Sehr seltene Erstausgabe mit den Merkmalen der Variante C. - Als Textvorlage diente Berlioz Goethes "Faust" in der französischen Übersetzung von Gérard de Nerval. Das Werk wurde in zwei Etappen komponiert.  Es geht auf ein Frühwerk Berlioz‘, „Huit scènes de Faust“ von 1828/29, zurück. Als der 25jährige Komponist Goethes Faust in der Übersetzung von Gérard de Nerval las, war er sogleich fasziniert und begann ab September 1828 mit der Umsetzung der Worte in Musik. Die Partitur erschien bereits im April 1829 als Opus 1. Nach einer wenig erfolgreichen Uraufführung fand Berlioz das Werk „unvollendet und sehr schlecht geschrieben“. Erst im Winter 1845/46 nahm er den Stoff auf einer Dirigier-Tournee durch Europa wieder auf und arbeitete alle „Huit scènes de Faust“ musikalisch und textlich umgearbeitet in die „Damnation de Faust“ ein.
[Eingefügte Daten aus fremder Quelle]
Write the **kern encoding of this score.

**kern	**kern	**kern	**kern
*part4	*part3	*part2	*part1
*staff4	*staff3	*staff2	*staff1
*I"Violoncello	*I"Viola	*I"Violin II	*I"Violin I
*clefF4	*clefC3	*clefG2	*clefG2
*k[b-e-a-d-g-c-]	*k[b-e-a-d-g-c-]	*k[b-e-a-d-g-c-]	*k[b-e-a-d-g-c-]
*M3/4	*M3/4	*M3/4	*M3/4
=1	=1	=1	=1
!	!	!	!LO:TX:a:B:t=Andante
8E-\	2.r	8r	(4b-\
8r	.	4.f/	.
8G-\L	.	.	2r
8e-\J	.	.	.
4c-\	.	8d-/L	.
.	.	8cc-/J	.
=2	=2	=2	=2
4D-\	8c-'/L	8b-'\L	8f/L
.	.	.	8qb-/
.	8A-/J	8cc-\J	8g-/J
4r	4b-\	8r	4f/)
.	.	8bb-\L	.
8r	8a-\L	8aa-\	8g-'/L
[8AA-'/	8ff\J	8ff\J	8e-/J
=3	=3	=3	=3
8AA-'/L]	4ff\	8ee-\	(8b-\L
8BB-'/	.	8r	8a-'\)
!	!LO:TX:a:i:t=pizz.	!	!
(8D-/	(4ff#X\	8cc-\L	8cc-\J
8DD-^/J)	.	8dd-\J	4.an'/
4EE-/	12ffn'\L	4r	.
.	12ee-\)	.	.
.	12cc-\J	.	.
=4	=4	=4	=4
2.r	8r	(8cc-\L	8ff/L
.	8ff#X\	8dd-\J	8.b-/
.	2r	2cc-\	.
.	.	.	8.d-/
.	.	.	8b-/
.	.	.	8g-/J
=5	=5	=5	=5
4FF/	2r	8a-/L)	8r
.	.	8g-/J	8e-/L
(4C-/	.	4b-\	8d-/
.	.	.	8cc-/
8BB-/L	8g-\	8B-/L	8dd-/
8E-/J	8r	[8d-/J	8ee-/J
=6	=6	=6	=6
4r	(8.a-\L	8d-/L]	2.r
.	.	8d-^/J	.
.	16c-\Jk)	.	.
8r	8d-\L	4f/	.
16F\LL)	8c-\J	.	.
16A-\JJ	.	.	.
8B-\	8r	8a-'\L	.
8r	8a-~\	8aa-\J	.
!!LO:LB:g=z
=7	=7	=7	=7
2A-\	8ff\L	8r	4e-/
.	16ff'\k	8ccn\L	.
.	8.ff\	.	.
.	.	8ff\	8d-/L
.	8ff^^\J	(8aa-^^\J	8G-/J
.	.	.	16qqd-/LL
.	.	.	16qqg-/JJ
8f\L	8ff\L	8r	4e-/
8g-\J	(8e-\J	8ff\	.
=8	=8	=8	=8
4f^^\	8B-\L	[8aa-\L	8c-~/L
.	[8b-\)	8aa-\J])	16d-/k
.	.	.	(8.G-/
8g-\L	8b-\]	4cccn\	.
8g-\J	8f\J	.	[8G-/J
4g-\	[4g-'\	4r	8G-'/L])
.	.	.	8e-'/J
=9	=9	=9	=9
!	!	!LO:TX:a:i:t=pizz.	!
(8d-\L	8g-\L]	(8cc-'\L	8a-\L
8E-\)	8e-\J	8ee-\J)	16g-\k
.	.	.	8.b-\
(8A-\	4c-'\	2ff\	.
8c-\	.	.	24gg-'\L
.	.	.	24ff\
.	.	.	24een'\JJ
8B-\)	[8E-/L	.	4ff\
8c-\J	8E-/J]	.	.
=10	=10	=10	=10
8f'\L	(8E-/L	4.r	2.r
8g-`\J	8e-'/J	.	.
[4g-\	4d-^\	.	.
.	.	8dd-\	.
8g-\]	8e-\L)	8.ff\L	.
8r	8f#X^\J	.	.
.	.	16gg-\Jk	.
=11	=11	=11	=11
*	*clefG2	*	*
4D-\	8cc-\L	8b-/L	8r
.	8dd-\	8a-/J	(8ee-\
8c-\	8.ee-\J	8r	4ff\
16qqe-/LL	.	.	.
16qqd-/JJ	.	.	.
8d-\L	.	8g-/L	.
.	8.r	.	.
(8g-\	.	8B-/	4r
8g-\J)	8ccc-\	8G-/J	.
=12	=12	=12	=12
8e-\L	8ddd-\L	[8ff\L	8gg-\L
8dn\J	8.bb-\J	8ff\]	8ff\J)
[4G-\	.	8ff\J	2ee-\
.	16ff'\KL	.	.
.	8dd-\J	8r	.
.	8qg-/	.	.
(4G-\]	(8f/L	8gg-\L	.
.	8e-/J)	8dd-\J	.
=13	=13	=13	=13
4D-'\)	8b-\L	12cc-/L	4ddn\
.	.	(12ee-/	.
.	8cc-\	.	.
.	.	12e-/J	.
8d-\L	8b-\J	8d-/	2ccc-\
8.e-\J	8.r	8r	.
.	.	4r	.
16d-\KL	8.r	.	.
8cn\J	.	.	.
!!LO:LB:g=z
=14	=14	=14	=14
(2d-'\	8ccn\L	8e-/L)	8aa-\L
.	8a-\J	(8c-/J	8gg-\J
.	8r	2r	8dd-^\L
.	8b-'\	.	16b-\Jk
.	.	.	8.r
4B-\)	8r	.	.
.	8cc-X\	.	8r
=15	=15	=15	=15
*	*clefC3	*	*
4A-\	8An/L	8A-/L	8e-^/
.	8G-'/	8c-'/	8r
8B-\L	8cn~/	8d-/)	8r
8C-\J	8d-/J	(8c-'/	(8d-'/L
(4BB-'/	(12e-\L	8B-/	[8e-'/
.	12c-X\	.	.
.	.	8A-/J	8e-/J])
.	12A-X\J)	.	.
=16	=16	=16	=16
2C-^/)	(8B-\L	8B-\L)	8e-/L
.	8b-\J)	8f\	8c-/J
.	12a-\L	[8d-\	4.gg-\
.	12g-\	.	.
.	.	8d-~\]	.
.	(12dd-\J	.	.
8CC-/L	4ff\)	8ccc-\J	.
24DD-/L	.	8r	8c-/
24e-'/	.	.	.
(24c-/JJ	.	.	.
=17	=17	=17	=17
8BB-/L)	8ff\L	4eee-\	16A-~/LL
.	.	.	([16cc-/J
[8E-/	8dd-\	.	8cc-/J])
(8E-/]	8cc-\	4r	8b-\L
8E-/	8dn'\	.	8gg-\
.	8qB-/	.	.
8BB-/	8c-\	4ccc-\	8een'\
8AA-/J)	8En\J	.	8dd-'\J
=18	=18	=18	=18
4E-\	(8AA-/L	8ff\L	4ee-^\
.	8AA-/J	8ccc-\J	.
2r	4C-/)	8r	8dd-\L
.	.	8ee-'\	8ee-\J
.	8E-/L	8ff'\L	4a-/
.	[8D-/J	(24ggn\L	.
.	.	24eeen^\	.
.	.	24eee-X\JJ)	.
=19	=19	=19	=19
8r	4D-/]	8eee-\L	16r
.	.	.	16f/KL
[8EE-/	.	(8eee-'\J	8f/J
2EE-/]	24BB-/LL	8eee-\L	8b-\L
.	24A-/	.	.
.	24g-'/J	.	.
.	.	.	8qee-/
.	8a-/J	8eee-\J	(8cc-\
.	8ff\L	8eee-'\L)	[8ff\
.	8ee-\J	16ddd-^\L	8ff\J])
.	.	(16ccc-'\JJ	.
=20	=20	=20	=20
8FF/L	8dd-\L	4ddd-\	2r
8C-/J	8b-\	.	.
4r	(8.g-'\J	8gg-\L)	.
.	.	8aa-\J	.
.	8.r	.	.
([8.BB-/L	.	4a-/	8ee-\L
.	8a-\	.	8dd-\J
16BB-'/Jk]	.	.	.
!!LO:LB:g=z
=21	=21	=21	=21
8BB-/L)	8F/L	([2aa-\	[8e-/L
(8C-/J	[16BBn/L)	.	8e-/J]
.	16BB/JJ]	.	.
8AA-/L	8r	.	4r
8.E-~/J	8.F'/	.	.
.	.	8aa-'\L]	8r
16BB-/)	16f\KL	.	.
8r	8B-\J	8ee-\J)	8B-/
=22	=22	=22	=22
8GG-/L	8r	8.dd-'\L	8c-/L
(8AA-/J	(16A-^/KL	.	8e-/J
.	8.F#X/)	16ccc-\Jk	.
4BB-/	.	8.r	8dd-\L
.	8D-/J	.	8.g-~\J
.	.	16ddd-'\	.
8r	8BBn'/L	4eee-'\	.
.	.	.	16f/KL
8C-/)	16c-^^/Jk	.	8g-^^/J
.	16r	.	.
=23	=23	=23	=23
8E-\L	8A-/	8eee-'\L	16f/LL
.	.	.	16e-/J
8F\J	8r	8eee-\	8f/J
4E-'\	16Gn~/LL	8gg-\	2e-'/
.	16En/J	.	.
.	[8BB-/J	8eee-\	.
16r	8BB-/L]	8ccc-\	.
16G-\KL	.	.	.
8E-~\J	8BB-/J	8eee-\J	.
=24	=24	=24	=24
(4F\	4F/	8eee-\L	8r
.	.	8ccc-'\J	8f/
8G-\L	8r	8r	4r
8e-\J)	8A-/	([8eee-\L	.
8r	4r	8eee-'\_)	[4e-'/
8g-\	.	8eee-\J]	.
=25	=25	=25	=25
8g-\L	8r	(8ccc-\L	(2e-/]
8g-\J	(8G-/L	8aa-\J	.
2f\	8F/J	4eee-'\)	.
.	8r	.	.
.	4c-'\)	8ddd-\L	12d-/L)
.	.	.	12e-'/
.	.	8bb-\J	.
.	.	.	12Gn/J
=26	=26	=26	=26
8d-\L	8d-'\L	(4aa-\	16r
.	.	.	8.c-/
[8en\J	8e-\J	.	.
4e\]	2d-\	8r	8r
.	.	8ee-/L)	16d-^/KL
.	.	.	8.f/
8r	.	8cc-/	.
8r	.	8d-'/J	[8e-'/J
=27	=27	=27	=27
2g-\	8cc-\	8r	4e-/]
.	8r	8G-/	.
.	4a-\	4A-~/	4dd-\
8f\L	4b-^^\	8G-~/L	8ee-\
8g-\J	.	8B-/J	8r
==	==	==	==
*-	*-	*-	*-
Das so entstandene Werk passt eigentlich in keine Rubrik, es ist weder Oper, noch Oratorium, noch Kantate oder Chorsymphonie. Die konzertante Uraufführung fand 1846 im Pariser "Salle Favart" der Opéra-comique unter der Leitung von Berlioz statt und war ein Misserfolg. Im Ausland, wie in Moskau, St.Petersburg oder Berlin, war das Stück unter dem Dirigat des Komponisten weitaus erfolgreicher als in Frankreich. Die ersten szenischen Aufführungen fanden erst ab 1893 statt und damit wurde aus der „dramatischen Legende in vier Teilen“ eine Oper. - Die fleurale Titelbordüre zeigt acht Werke von Berlioz und eine gedruckte Widmung an Franz Liszt. Die Lithographie zeigt Fausts Fahrt in die Hölle. - Hopkinson 54 A(c); Holoman Nr. 111.


Albumblatt mit Unterschrift von Hector Berlioz  

BERLIOZ, Hector [1803-1869]: Eigenhändiges musikalisches Albumblatt aus der "Symphonie fantastique" mit Unterschrift. Ohne Ort und, ohne Datum [nach 1830]. Quer-Oktav. 1 Seite. Unter Passepartout. Etwas gebräunt.

€ 8.000,–

Großes, dekoratives Albumblatt, vom Komponisten überschrieben "Fragment de la Simphonie Fantastique. Scène du Bal". Die 28 Takte in 6 Zeilen sind mit "Valse" bezeichnet und stammen aus dem zweiten Akt der Symphonie. Das Werk gilt als eines der bedeutendsten Stück der romantischen Musik und als Schlüsselwerk der sinfonischen Programmmusik. Es ist im Titel bezeichnet mit „Episode aus dem Leben eines Künstlers. Phantastische Symphonie in fünf Sätzen“. Im Programmtext, den Berlioz zum besseren Verständnis der Sinfonie an das Publikum verteilen ließ, findet sich folgende Beschreibung der glanzvollen, hinreißenden Musik der Ballszene: „Der Künstler ist in die verschiedensten Lebensumstände versetzt: mitten in den ‚Tumult eines Festes‘, in friedvolle Betrachtung der Schönheiten der Natur; aber überall, in der Stadt wie auf dem Lande, erscheint ihm das geliebte Bild und versetzt seine Seele in Unruhe.“ Die Uraufführung fand im Dezember 1830 im Pariser Konservatorium statt und war ein „rasender Erfolg“ (Berlioz an seinen Freund Humbert Ferrand) Der neunzehnjährige Franz Liszt wohnte der Aufführung bei und war so begeistert von dem Werk, dass er sich sogleich entschloss, eine Klavierfassung davon anzufertigen, die er 1834 auf eigene Kosten drucken ließ. Die Partitur erschien erst nach Berlioz' Deutschlandtournee 1842.